Me abrí aún más de piernas, colocando mi culo al borde del asiento y empujé la cabeza de Carlos para que devorara el fuego que me consumía. Agradecí la intuición de mi esposo pues no tardó en introducir dos dedos en mi interior comenzando un ritmo frenético que, junto a las succiones en mi clítoris, me llevaron a las puertas de un orgasmo brutal.

Gloria soltó su magnífica teta para dedicar ambas manos a acelerar el orgasmo que ya se le adivinaba. Me corrí de un modo tan violento que mi vientre se estremeció durante lo que me pareció una eternidad.

Gloria, temblorosa, se recostó de nuevo en la tumbona. Carlos, ansioso, se sentó mostrándome con su polla al aire, las esperanzas que albergaba. Me levanté del sofá para poder sentarme encima de él, guiarle hacia mi interior e imponerle mi ritmo. Dejé que penetrara lo más profundamente posible dentro de mí. Me quedé inmóvil mientras mis músculos vaginales masajeaban lentamente su miembro. Me dejó hacer a mí durante un rato pero, claramente, aquello no era suficiente para él.

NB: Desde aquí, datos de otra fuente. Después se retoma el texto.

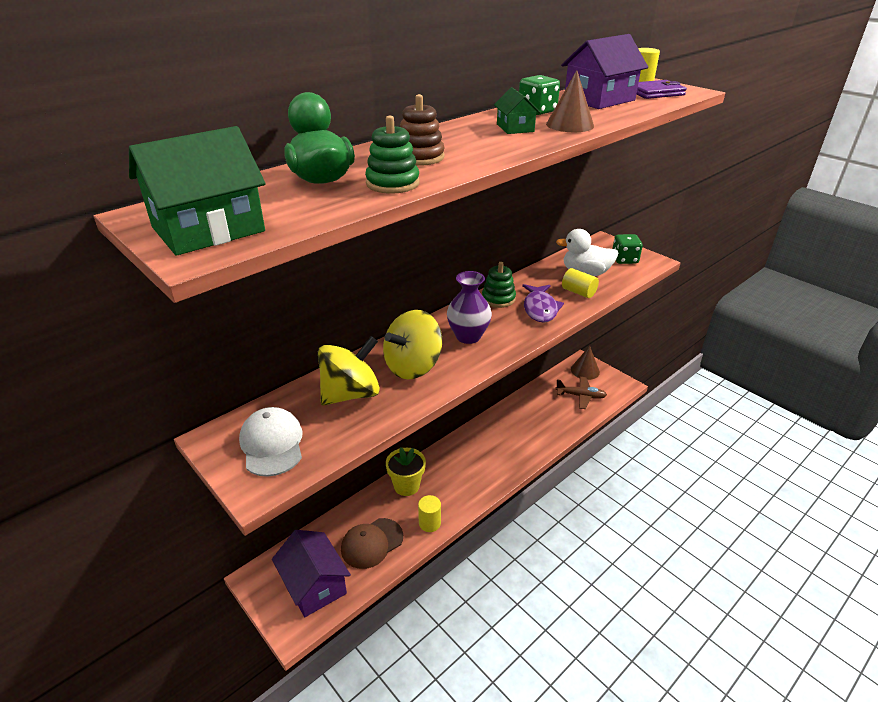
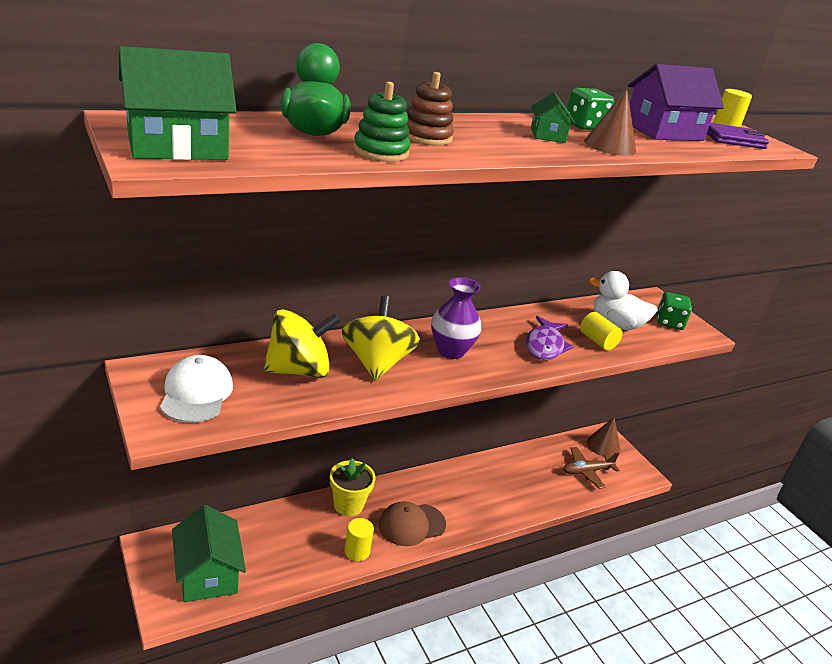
camera: 10 degrees right, 5 degrees down
purple house [272,530,351,617] -> green house [172,505,246,602]
brown cap [341,518,403,569] -> brown cap moved to [379,501,446,546]
yellow spinning top [383,310,442,379] -> yellow spinning top turned 120 degrees clockwise [342,296,420,381]
green stacking toy [482,262,516,308] -> none
brown plane [555,377,607,409] -> brown plane turned 135 degrees clockwise [563,447,620,489]

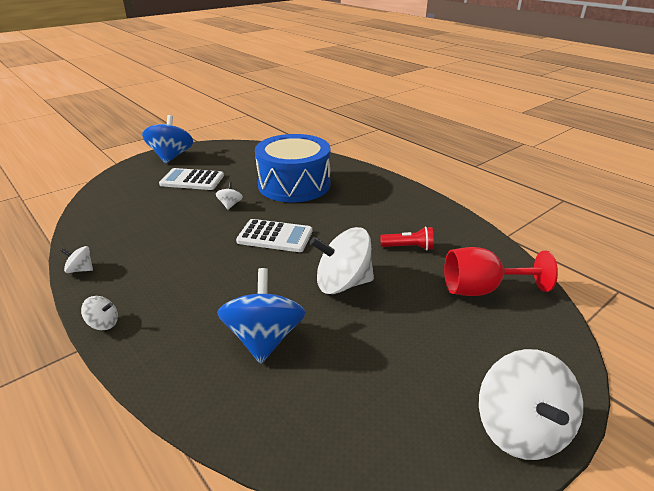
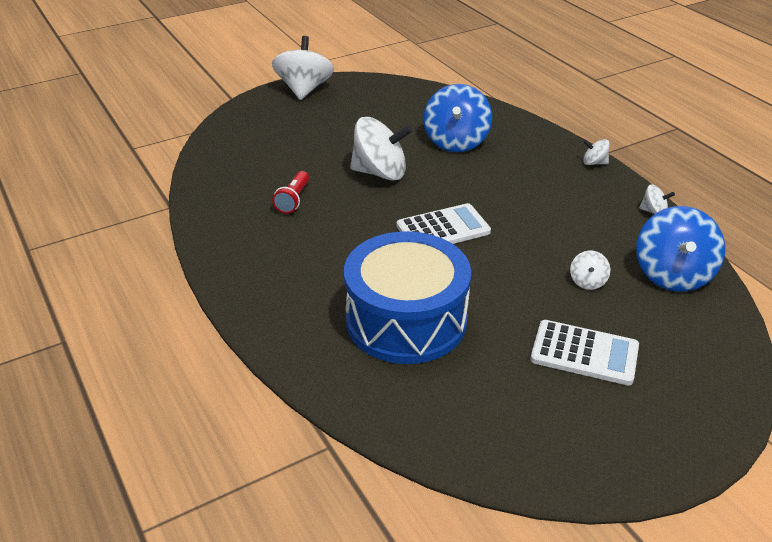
camera: 170 degrees left, 5 degrees up
blue spinning top [142,115,193,164] -> blue spinning top moved to [636,206,725,292]
white spinning top [216,182,243,210] -> white spinning top moved to [570,251,610,290]
white calculator [236,219,312,252] -> white calculator turned 135 degrees clockwise [397,203,491,244]
red flashlight [380,227,434,250] -> red flashlight turned 90 degrees counterclockwise [272,171,309,214]
red goblet [444,247,558,296] -> none

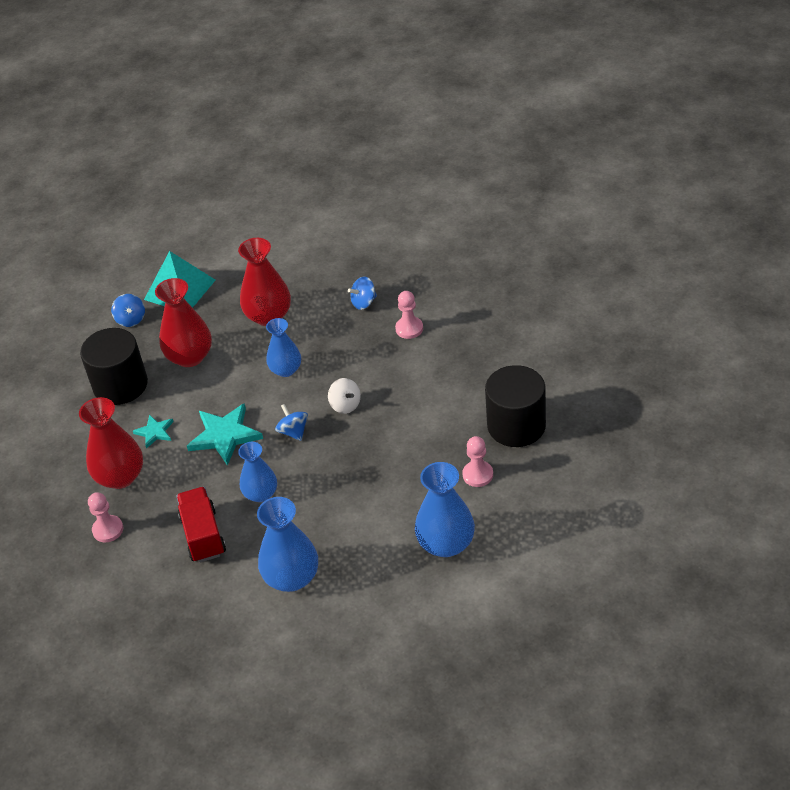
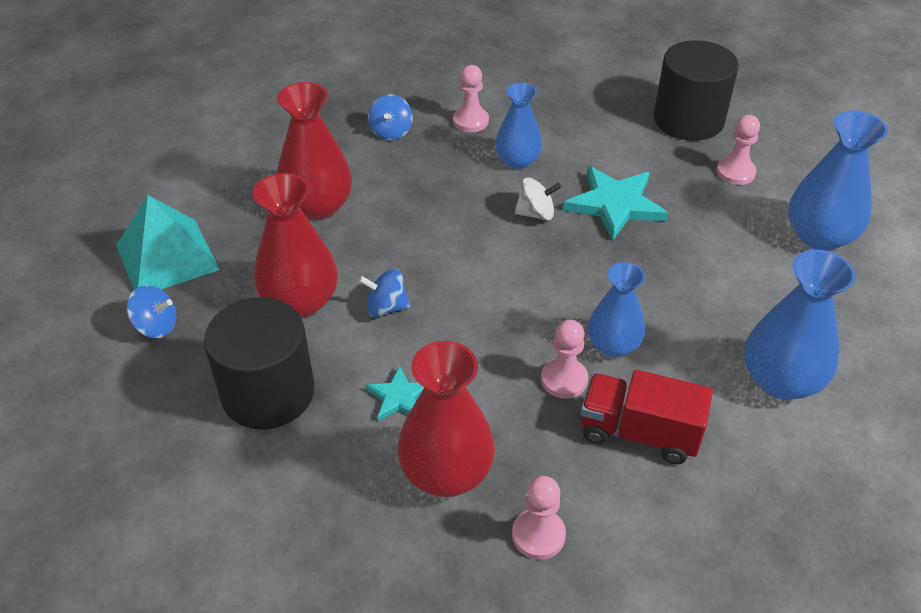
camera: 60 degrees left, 0 degrees up
turquoise star [187,403,263,466] -> turquoise star moved to [563,166,668,241]
blue vase [266,318,301,377] -> blue vase moved to [495,83,542,169]
blue spinning top [275,404,308,441] -> blue spinning top moved to [359,269,410,317]
none -> pink pawn [541,320,588,399]

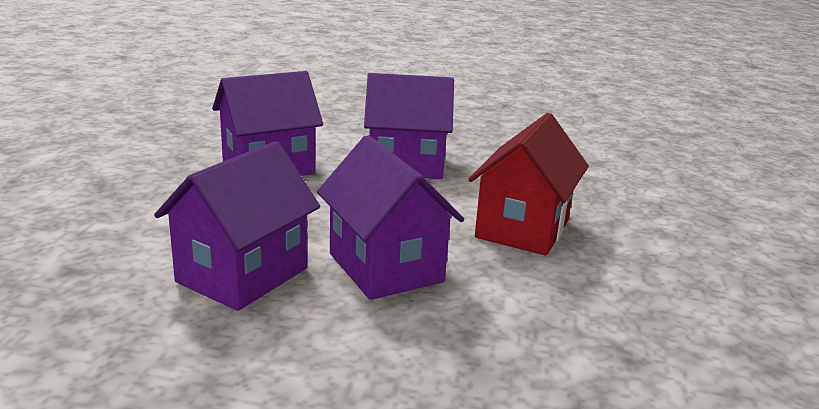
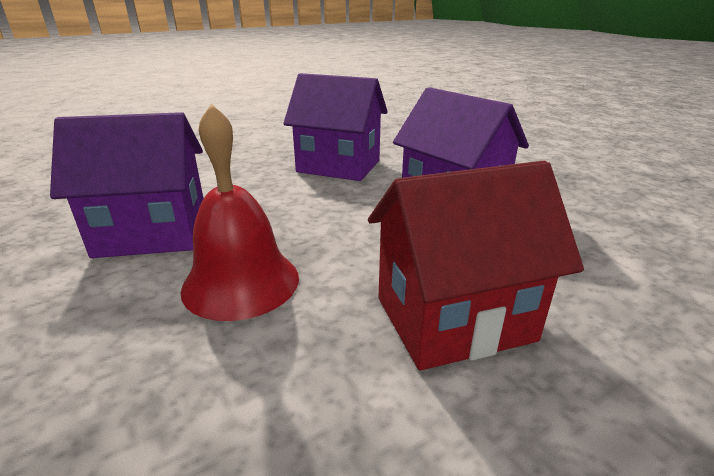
camera: 50 degrees right, 5 degrees up
purple house [317,135,464,300] -> red bell [181,104,299,321]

Me alzó en vilo y me tumbó sobre el sofá. Tras colocar mis piernas sobre sus hombros, comenzó a taladrarme sin compasión. Aunque estaba extremadamente sensible, aquella brutalidad, lejos de serme dolorosa, avivó las brasas que aún ardían en mi interior.

La violencia con la que me penetraba y su rostro desencajado, lograron que llegase a un segundo orgasmo más breve que el primero pero de tanta intensidad como aquel. Mientras las olas que me habían arrasado iban deshaciéndose en la orilla, Carlos llegó al orgasmo agitando de nuevo las aguas. Acompañé la descarga de mi amante esposo con algo que pudo haber sido un coletazo del último orgasmo o una nueva réplica de baja intensidad, daba igual.

–¿Sigues pensando que no sabe nada? –preguntó Carlos bajando mis piernas y tumbándose junto a mí.

–No…

–Por cierto, la próxima vez espérame y comenzamos juntos.

–Sí claro, y compartir mi placer contigo. Vas tú listo.

No tuve que compartir mi placer con Carlos pues sus vacaciones comenzaron a los dos días y se fue al pueblecito costero de sus padres junto a nuestros hijos. Yo me quedé de Rodríguez, solita en la ciudad y fui los fines de semana. Al principio, la idea me desagradó aunque ahora no sabría decir si en mi interior no sentí cierto cosquilleo de anticipación por lo que luego pasaría. Pero eso es otra historia.